BELLO, ONOJA & NOBEL: The merchant of death is dead?

Gov Yahaya Bello leading youths to celebrate President Buhari’s return to Nigeria

By Michael Achile Umameh

The darkest side to human nature is at play in Kogi State.

Yes, it is unseemly and eerie – shameful and evil, even – to rejoice when a bad man dies. Gen. Sani Abacha was a sadist, psychopath and notoriously corrupt. He took excessive gratification in humiliating, hurting and killing people. His conscience was as dead as dry wood, and he never expressed remorse or guilt. He never listened to advice or reason. On the 8 of June,1998 he died. Nigerians, home and abroad were overjoyed, we were like delirious victims of post-dictator syndrome.

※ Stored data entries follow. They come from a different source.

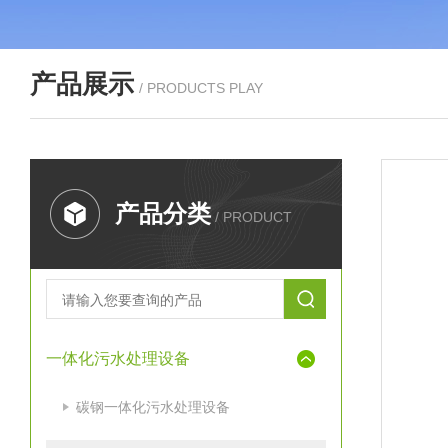
产品展示
/ PRODUCTS PLAY
产品分类
/ PRODUCT
一体化污水处理设备
碳钢一体化污水处理设备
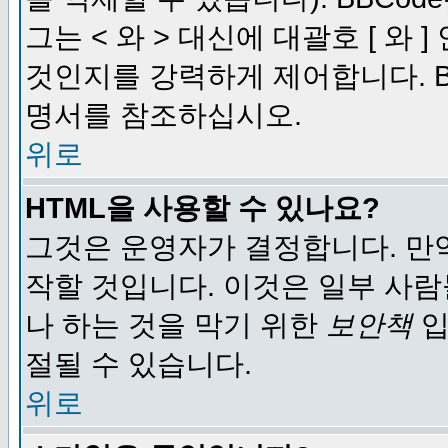
그는 < 와 > 대신에 대괄호 [ 와
것인지를 강력하게 제어합니다. B
명서를 참조하십시오.
위로
HTML을 사용할 수 있나요?
그것은 운영자가 결정합니다. 만
작할 것입니다. 이것은 일부 사
나 하는 것을 막기 위한
보안책
입
절될 수 있습니다.
위로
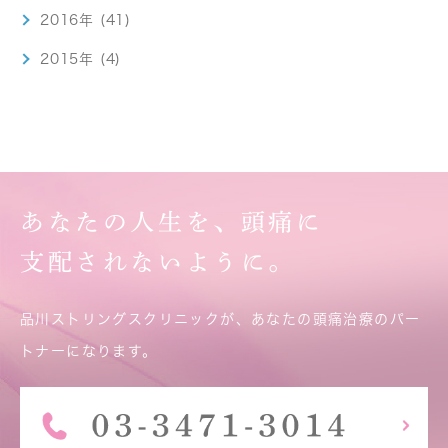
2016年 (41)
2015年 (4)
あなたの人生を、頭痛に
支配されないように。
品川ストリングスクリニックが、あなたの頭痛治療のパー
トナーになります。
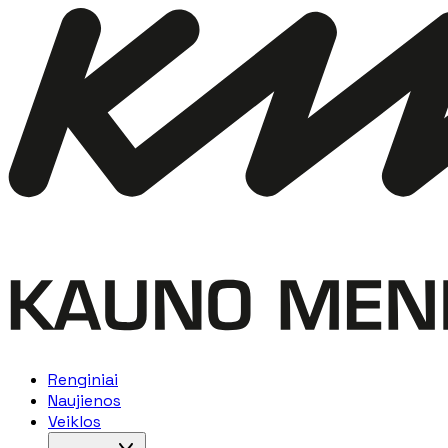
Renginiai
Naujienos
Veiklos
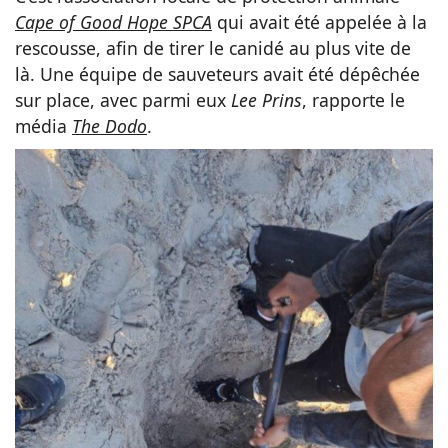
Cape of Good Hope SPCA
qui avait été appelée à la
rescousse, afin de tirer le canidé au plus vite de
là. Une équipe de sauveteurs avait été dépêchée
sur place, avec parmi eux
Lee Prins
, rapporte le
média
The Dodo
.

In Ibadan where I was then, street vendors, bartenders, taxi drivers, restaurants were giving away food, drinks and services for nothing. It was a German Schadenfreude moment: ecstatic rejoicing over someone else’s misfortune. And Kogi state is again the new amphitheatre of collective death wish for those in authority.

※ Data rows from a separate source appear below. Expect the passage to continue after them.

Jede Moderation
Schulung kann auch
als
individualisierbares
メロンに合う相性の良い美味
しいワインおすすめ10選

This ripening dark presentiment offers the leadership of Kogi state a golden opportunity.

In the past days, the social and print media have been overflowing with sarcastic prayers of quick recovery for the so-called wounded and limping white lion, Gov. Yahaya Bello. And as if the perennial Kogi’s carnival of ridiculous drama has no end, the ominous news of Edward Onoja’s purported accident is filtering in. Is he dead? Is he alive? A Schadenfreude-like moment felt during Sani Abacha’s death is once more palpable all over Kogi State.

There is a chance for Gov. Bello and Edward Onoja to listen to the whispers in the wind and think again.

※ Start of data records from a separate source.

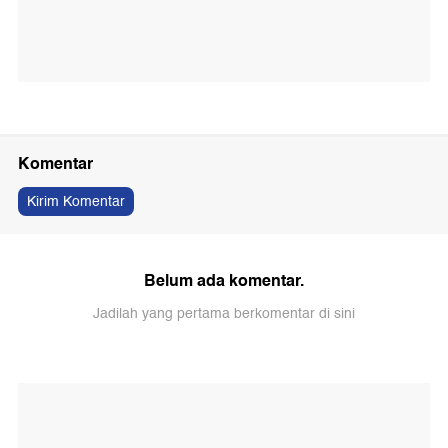
Komentar
Kirim Komentar
Belum ada komentar.
Jadilah yang pertama berkomentar di sini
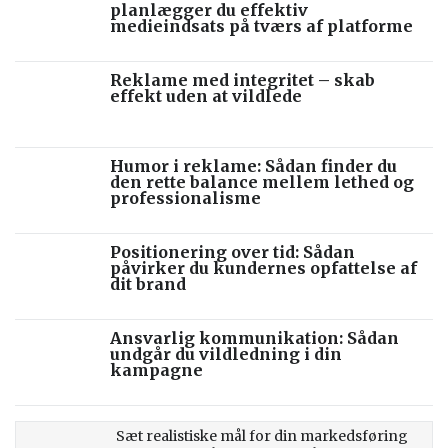
planlægger du effektiv
medieindsats på tværs af platforme
Reklame med integritet – skab
effekt uden at vildlede
Humor i reklame: Sådan finder du
den rette balance mellem lethed og
professionalisme
Positionering over tid: Sådan
påvirker du kundernes opfattelse af
dit brand
Ansvarlig kommunikation: Sådan
undgår du vildledning i din
kampagne
Sæt realistiske mål for din markedsføring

The lives of Sani Abacha and Alfred Nobel are very instructive here. Alfred is the famed Swedish entrepreneur, and inventor who instituted the Nobel Peace Prize, the world greatest prize for human achievement.

In 1888, Alfred’s brother Ludwig died while visiting Cannes in France, and a French newspaper erroneously published Alfred’s obituary. It condemned him for his invention of dynamite and ballistics. The obituary stated in the original French: Le marchand de la mort est mort (“The merchant of death is dead”) and went on to say, ‘Dr. Alfred Nobel, who became rich by finding ways to kill more people faster than ever before, died yesterday.’”

Alfred Nobel, after reading the premature obituary which condemned him for profiting from the sales of dynamite and ballistics, appalled at the idea that he would be remembered as a merchant of death; greatly distressed and heartbroken; he became more determined to change his story before it was too late. As a consequence, he bequeathed the majority of his wealth for the creation of the Nobel Peace Prize as a better legacy for which he is now well-known and remembered by.

A large number of Kogites recently exulted in schadenfreude when they heard of Bello’s fractured foot and Edward Onoja’s reported accident. These “premature obituaries” are the checklists of the judgements posterity may pass on you. Now the paid government media crew are in town in full gear, in defensive and combative mood. There is no need for that. Appropriate the opportunity and learn a lesson or two. In this world, nothing is fixed.

All is in flux. Death is certain for all. The graves of dead pensioners are restive, the widows are cursing, the starving are wishing you the worst and these recent happenings are your invitations to re-think, rejig, redress and change. Do not let posterity bury you in a blanket of thorns. Ask yourselves:

Will my legacies be equated to those of Sani Abacha or will I be remembered like Alfred Nobel? The ball is in your court. And the time is Now.

“We want to live by each other’s happiness, not by each other’s misery.” Arise, O compatriots!